Beide "Modi" könnten evolutionäre Funktionen erfüllen

Sprache und Musik haben sich in allen Kulturkreisen der Welt etabliert - und das vermutlich schon vor sehr, sehr langer Zeit. Das lässt Forscher seit langem darüber spekulieren, dass sich beide vielleicht entwicklungsgeschichtlich nicht unabhängig voneinander entwickelt haben könnten und beide "Modi" zusammen auch evolutionäre Funktionen erfüllen. Zudem gibt es Spekulationen darüber, ob, warum und wann diese beiden Kommunikationsformen sich aus einem möglichen gemeinsamen Vorfahren heraus entwickelt haben könnten. Was jedenfalls fehle, ist eine wirklich stimmige Definition zum Unterschied zwischen gesprochener Sprache und einem "Song" sowie wissenschaftliche Analysen zu den grundlegenden akustischen Gemeinsamkeiten und Unterschieden über verschiedene Kulturen hinweg, schreiben die Forscher in ihrer Arbeit.

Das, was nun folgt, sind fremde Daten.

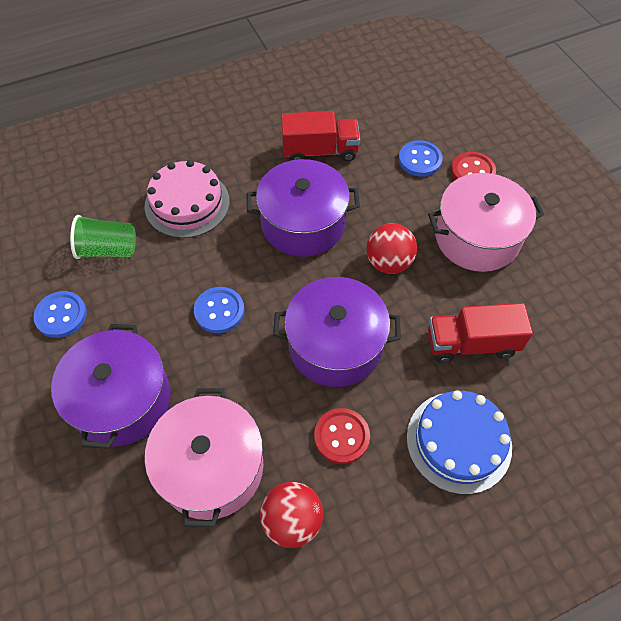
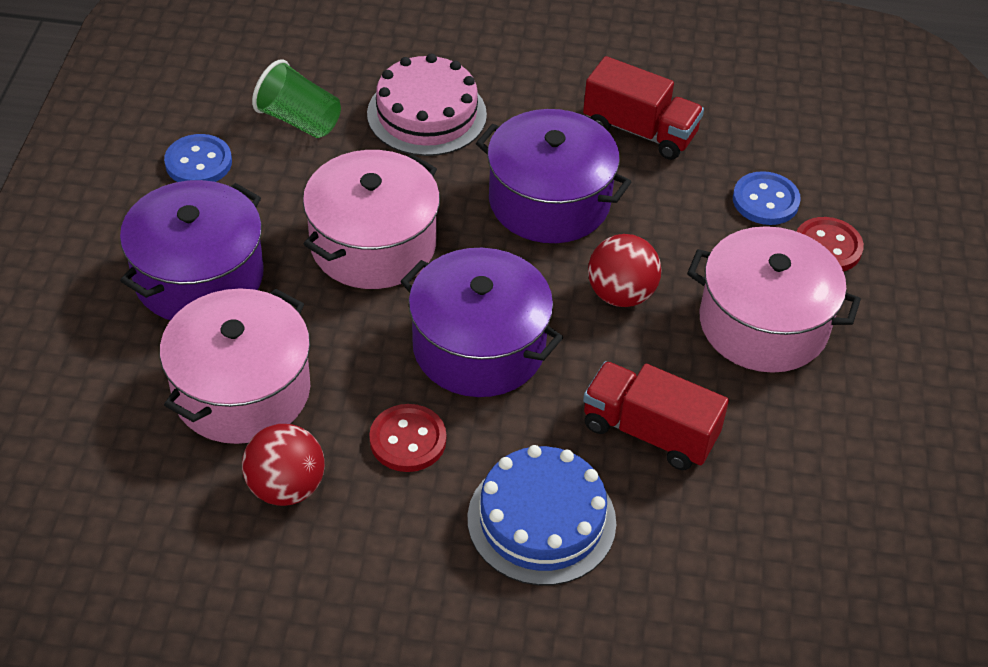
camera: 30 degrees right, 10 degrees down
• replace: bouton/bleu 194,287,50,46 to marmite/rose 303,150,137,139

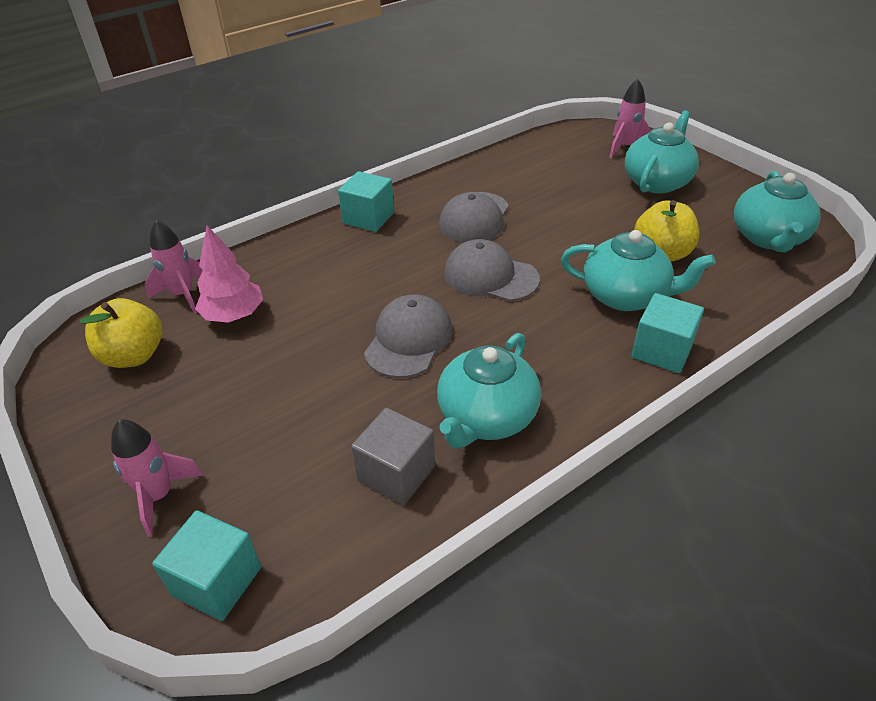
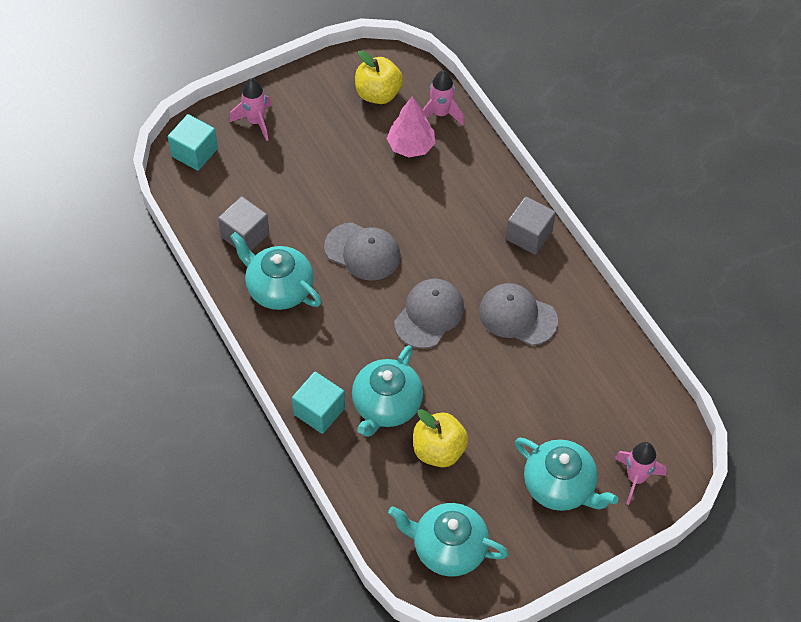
camera: 95 degrees right, 15 degrees up
• recolor: cube/turquoise 338,171,56,61 to cube/gris 506,196,50,59

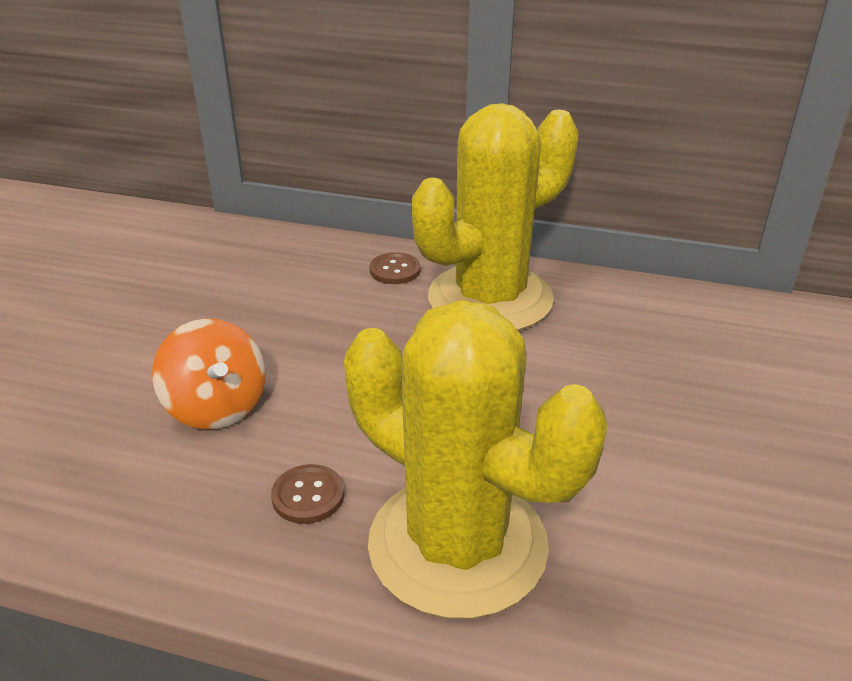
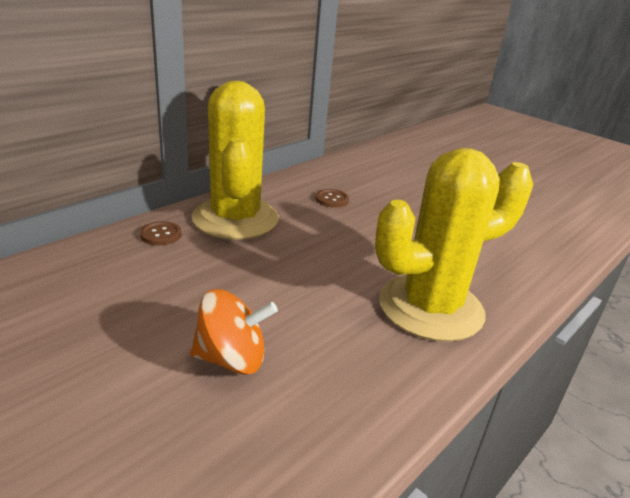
camera: 65 degrees left, 5 degrees down
• move: bouton/marron 271,464,73,60 to 316,189,33,19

Bewertet hat das Forscherteam daher nun alle Audiodaten bezüglich der Tonhöhe, der zeitlichen Struktur von Pausen und Einsätzen - im Prinzip eine Art "Sprech- bzw. Sing-Rhythmus" -, der Stabilität in der Tonhöhe, der Klarheit des stimmlichen Ausdrucks, der Größe der verwendeten Tonintervalle und der Bindung zwischen Tönen. Dabei kam man zu dem Schluss, dass im weltweiten Durchschnitt Lieder höher tönen und langsamer sind als Sprache. Darüber hinaus könne man sagen, dass Lieder sich in stabilerer Tonhöhe präsentieren als gesprochene Sprache, die beiden Modi sich aber hinsichtlich der klanglichen Klarheit sowie bei den verwendeten Tonunterschieden (Intervallen) nicht unterscheiden, so die Wissenschafter, die ihre Ergebnisse auch mit Methoden des maschinellen Lernens einem Gegencheck unterzogen.

Hinweise auf "statistisch universelle" Gemeinsamkeiten

Die neuen Befunde gingen größtenteils konform mit Erkenntnissen aus ähnlichen Untersuchungen, die sich aber großteils nur mit dem Englischen oder anderen indoeuropäischen Sprachen beschäftigten, und den Vermutungen des Forschungsteams vor der Auswertung. Trotz vieler gefundener Ausnahmen liefere die neue Studie insgesamt deutliche Hinweise auf "statistisch universelle" Gemeinsamkeiten und Unterschiede zwischen Sprache und Gesang bzw. Musik im Allgemeinen über alle untersuchten Sprachgruppen hinweg.

Eine der Ausnahmen war übrigens die Version des Raps von Eminem im Song "Forgot About Dre" von Dr. Dre, die einer der Hauptautoren der Arbeit, Patrik Savage von der University of Auckland (Neuseeland), beigesteuert hat. Wenig überraschend überholte hier der deklamierte Song die übliche Sprachgeschwindigkeit. Das Team um Ozaki habe in jedem Fall sein Möglichstes getan, um im heutigen sprachlichen und musikalischen Ausdruck gewissermaßen nach "lebenden Fossilien" zu suchen, die Licht in die Beziehung zwischen den Modi bringen könnten, so Daniela Sammler vom Max-Planck-Institut für empirische Ästhetik in Frankfurt am Main in einem Perspektivenartikel zu der Arbeit.